Treze anos de governo de dois presidentes do PT, um impeachment, mensalão e petrolão depois, o que se vê é a esquerda brasileira chegar às urnas tendo abdicado sem titubear à discussão sobre combate à impunidade, reforço nas leis de combate à corrupção – muitas aprovadas no governo Lula – e compromisso com a transparência na gestão pública. Atados irremediavelmente à “narrativa” de que Lula e o partido são vítimas de perseguição da Justiça, da Polícia Federal, do Ministério Público, do Congresso e sabe-se lá de quantas outras instituições, os petistas renunciaram, até, a louvar decisões que atingem adversários, como Eduardo Azeredo, ex-grão-tucano condenado e preso como Lula, ou Eduardo Cunha, algoz de Dilma Rousseff e sem nenhuma perspectiva de soltura.
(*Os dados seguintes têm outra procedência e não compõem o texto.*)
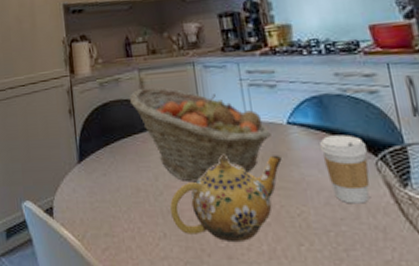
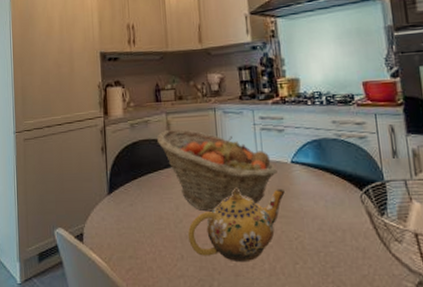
coffee cup: present [320,134,370,204] -> none [317,172,355,230]

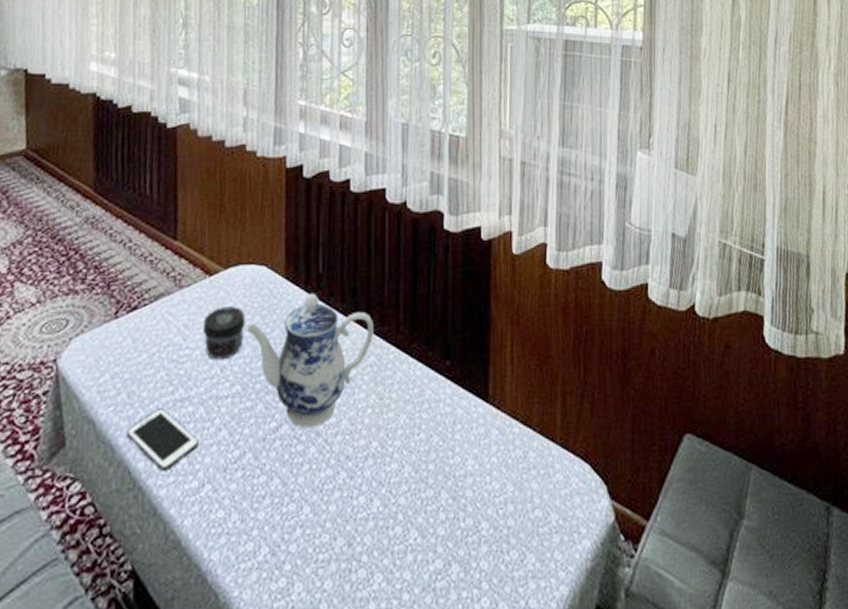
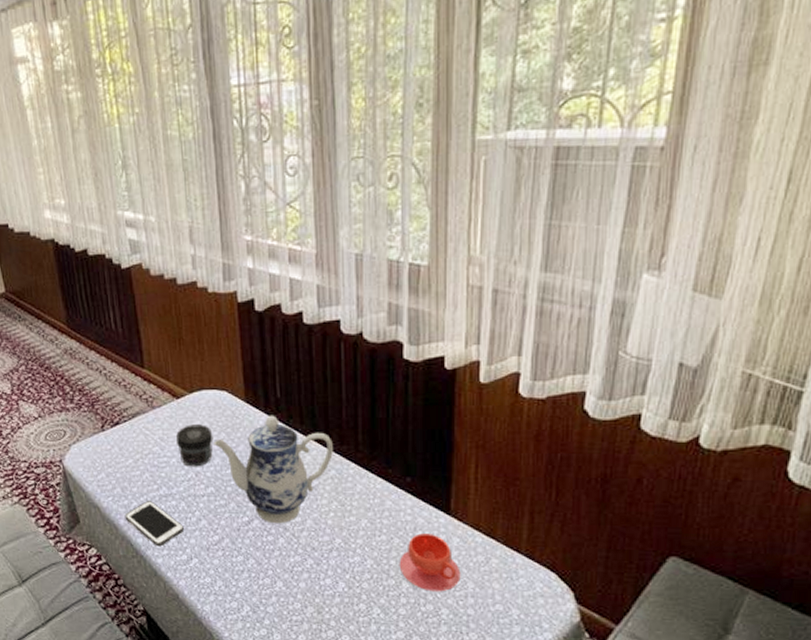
teacup: none [438,427,500,501] -> present [399,533,461,592]

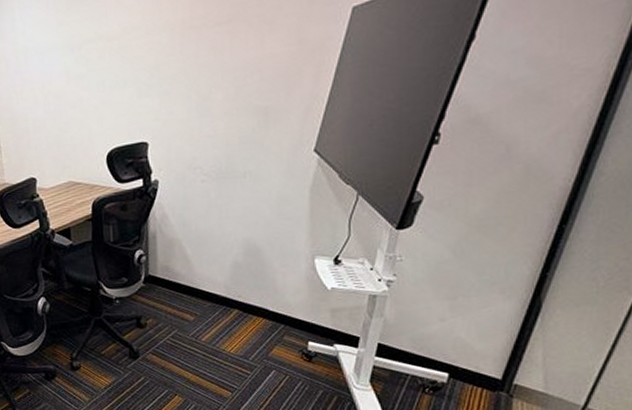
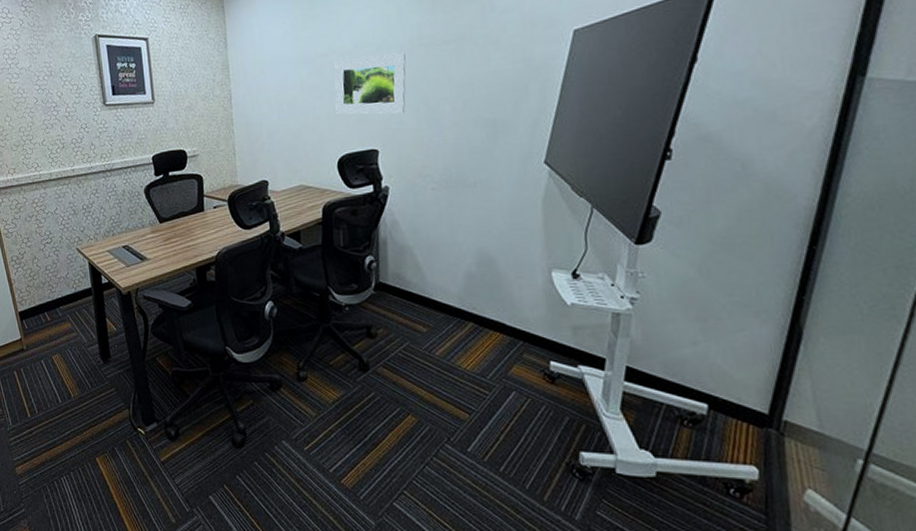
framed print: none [102,36,177,106] -> present [335,52,406,114]

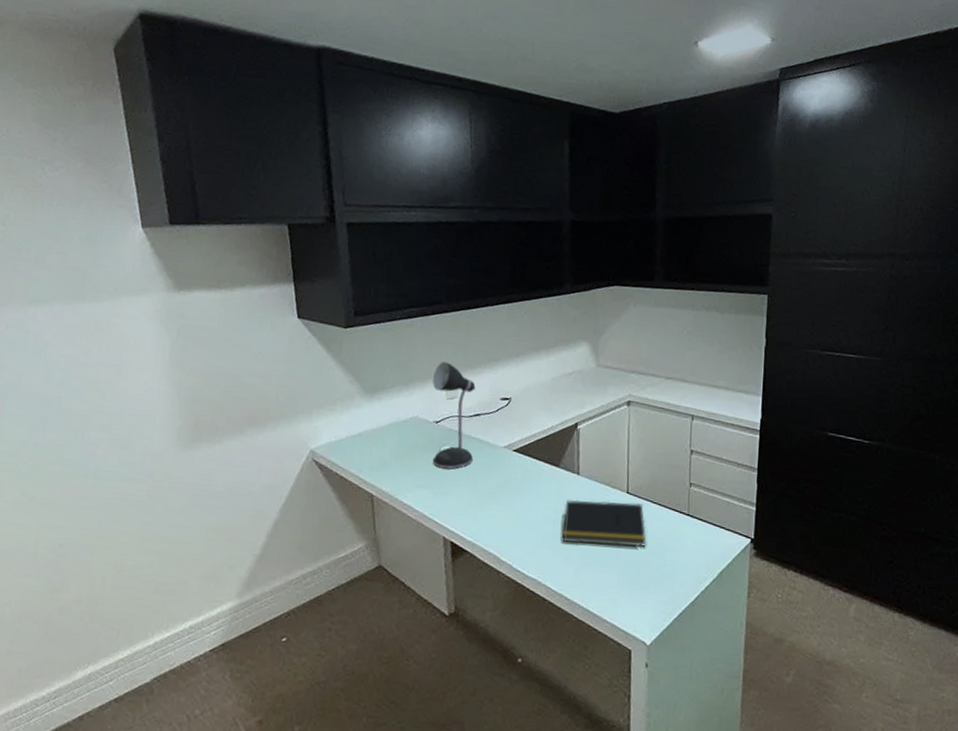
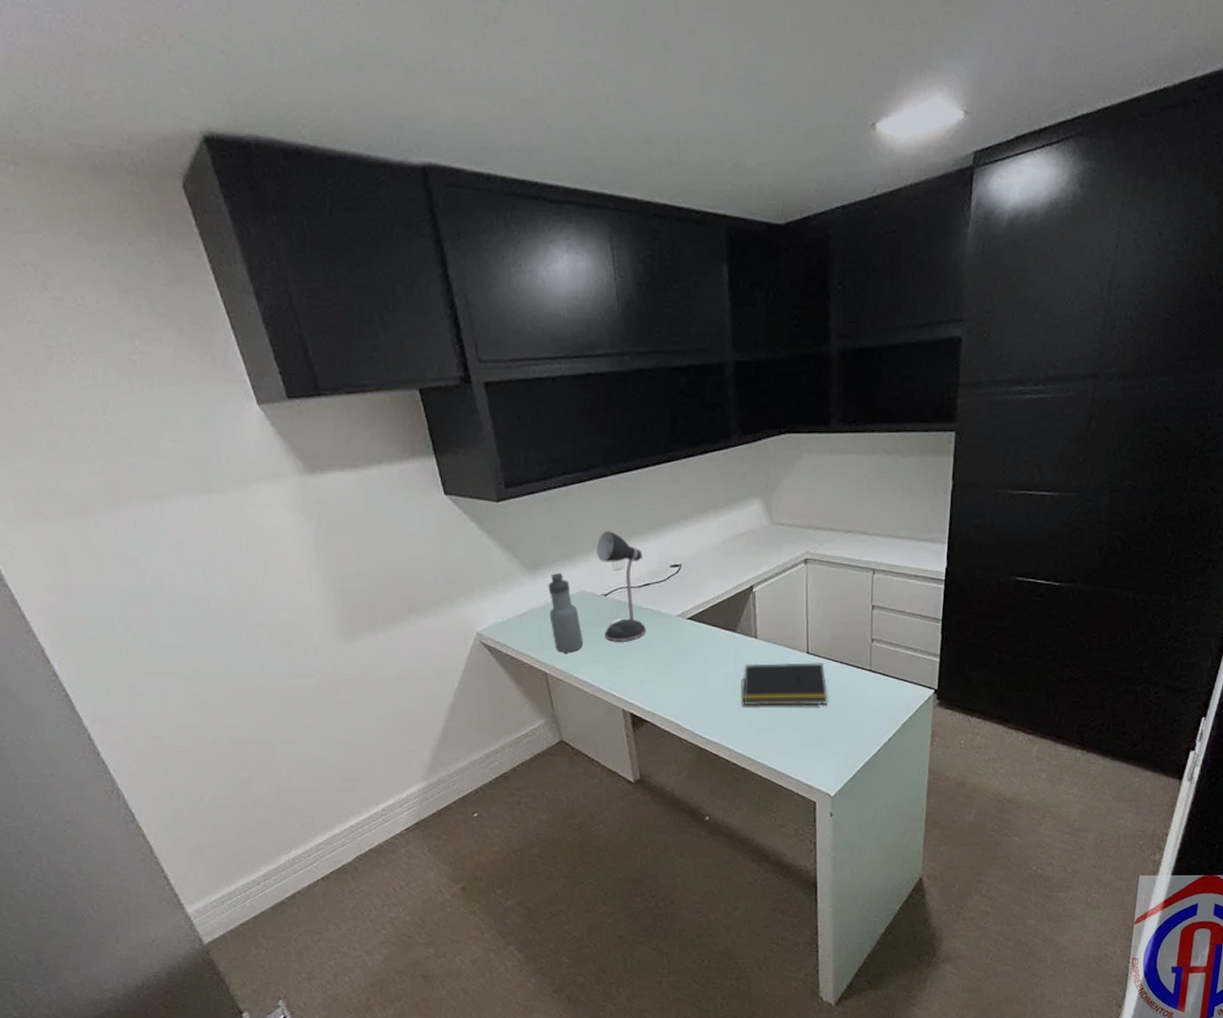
water bottle: none [381,398,412,476] -> present [548,573,583,653]

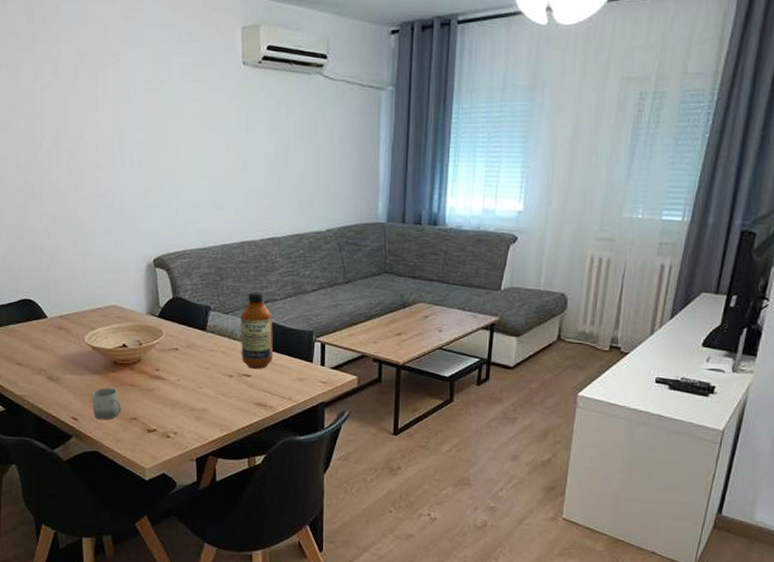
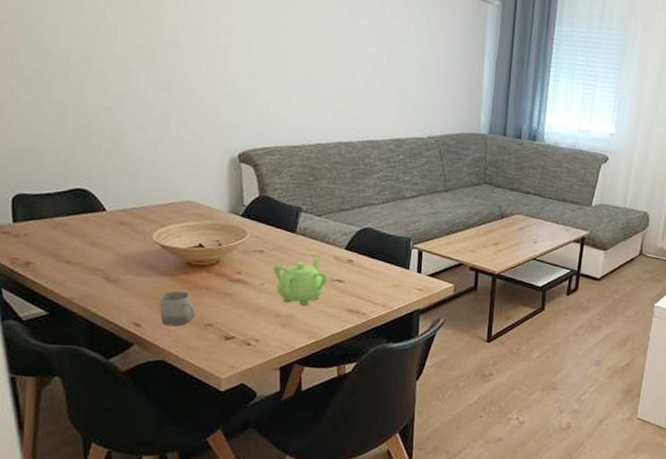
teapot: none [187,351,237,400] -> present [273,255,328,306]
bottle: present [240,291,274,370] -> none [333,194,369,275]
Fazê-lo significaria reconhecer que há uma nova perspectiva, que nasce da PF, do MPF e das instâncias iniciais do Judiciário, de utilizar os mecanismos disponíveis nas leis e nos códigos para garantir que crimes do colarinho-branco (de quaisquer partidos) sejam efetivamente pagos e seus praticantes, punidos. A esperança dos partidos que antes empunhavam a bandeira da ética nos palanques e nos programas do horário eleitoral é que seu líder máximo conte com uma ajuda na undécima hora de ministros de uma Corte cindida, como é hoje o STF, para poder concorrer à Presidência da República. Mas Lula foi condenado em duas instâncias, e o STF não pode rever a condenação, apenas mexer eventualmente na pena ou no regime de cumprimento. Os petistas não se importam. Outras condenações podem vir em vários processos a que Lula responde. Perseguição, repetem. Mas a Lei da Ficha Limpa fala em condenação por colegiado – o que Lula já tem – e não em condenação final. Golpe, só para tirar Lula do pleito.
Divorciada da própria história, a esquerda abre mão de dialogar com o conjunto da sociedade, que elegeu a corrupção como assunto central em 2018. Trata-se de uma decisão que cobrará um preço maior que a pena deste ou daquele companheiro.